Your reply should reproduce each entry exactly and contain no pictures.

(Saved entries)
^^^^

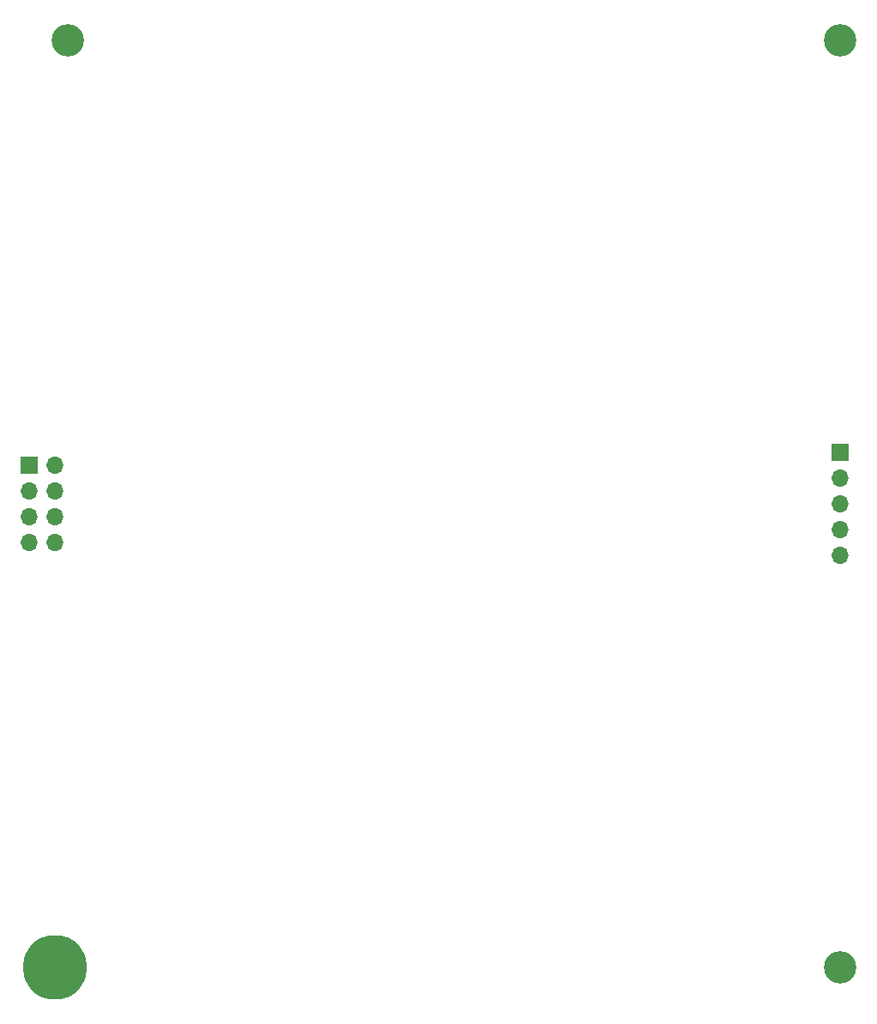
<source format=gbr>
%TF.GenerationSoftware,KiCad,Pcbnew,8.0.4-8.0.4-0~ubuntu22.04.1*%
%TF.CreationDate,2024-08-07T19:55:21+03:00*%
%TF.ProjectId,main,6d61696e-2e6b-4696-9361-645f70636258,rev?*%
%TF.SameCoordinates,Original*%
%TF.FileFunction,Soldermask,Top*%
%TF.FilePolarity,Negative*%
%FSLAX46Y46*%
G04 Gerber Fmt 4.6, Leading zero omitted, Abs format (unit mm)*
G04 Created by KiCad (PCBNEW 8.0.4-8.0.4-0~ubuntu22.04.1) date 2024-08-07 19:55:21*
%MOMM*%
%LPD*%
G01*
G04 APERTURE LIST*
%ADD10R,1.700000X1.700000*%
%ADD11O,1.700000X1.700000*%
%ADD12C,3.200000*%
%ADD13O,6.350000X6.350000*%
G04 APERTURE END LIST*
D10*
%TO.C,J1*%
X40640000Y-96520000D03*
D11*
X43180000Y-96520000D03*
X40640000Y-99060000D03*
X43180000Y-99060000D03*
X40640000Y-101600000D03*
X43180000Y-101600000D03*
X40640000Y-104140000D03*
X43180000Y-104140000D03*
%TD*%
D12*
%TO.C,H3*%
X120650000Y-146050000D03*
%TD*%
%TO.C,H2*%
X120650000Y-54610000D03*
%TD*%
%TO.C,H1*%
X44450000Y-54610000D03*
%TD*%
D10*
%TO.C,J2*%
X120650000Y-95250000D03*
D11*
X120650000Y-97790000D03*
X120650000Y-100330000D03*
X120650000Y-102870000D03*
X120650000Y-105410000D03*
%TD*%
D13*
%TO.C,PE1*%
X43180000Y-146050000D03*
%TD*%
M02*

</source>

^^^^

Result for this task:
<source format=gbr>
%TF.GenerationSoftware,KiCad,Pcbnew,8.0.4-8.0.4-0~ubuntu22.04.1*%
%TF.CreationDate,2024-08-07T19:55:21+03:00*%
%TF.ProjectId,main,6d61696e-2e6b-4696-9361-645f70636258,rev?*%
%TF.SameCoordinates,Original*%
%TF.FileFunction,Soldermask,Top*%
%TF.FilePolarity,Negative*%
%FSLAX46Y46*%
G04 Gerber Fmt 4.6, Leading zero omitted, Abs format (unit mm)*
G04 Created by KiCad (PCBNEW 8.0.4-8.0.4-0~ubuntu22.04.1) date 2024-08-07 19:55:21*
%MOMM*%
%LPD*%
G01*
G04 APERTURE LIST*
%ADD10R,1.700000X1.700000*%
%ADD11O,1.700000X1.700000*%
%ADD12C,3.200000*%
%ADD13O,6.350000X6.350000*%
G04 APERTURE END LIST*
D10*
%TO.C,J1*%
X40640000Y-96520000D03*
D11*
X43180000Y-96520000D03*
X40640000Y-99060000D03*
X43180000Y-99060000D03*
X40640000Y-101600000D03*
X43180000Y-101600000D03*
X40640000Y-104140000D03*
X43180000Y-104140000D03*
%TD*%
D12*
%TO.C,H3*%
X120650000Y-146050000D03*
%TD*%
%TO.C,H2*%
X120650000Y-54610000D03*
%TD*%
%TO.C,H1*%
X44450000Y-54610000D03*
%TD*%
D10*
%TO.C,J2*%
X120650000Y-95250000D03*
D11*
X120650000Y-97790000D03*
X120650000Y-100330000D03*
X120650000Y-102870000D03*
X120650000Y-105410000D03*
%TD*%
D13*
%TO.C,PE1*%
X43180000Y-146050000D03*
%TD*%
M02*

</source>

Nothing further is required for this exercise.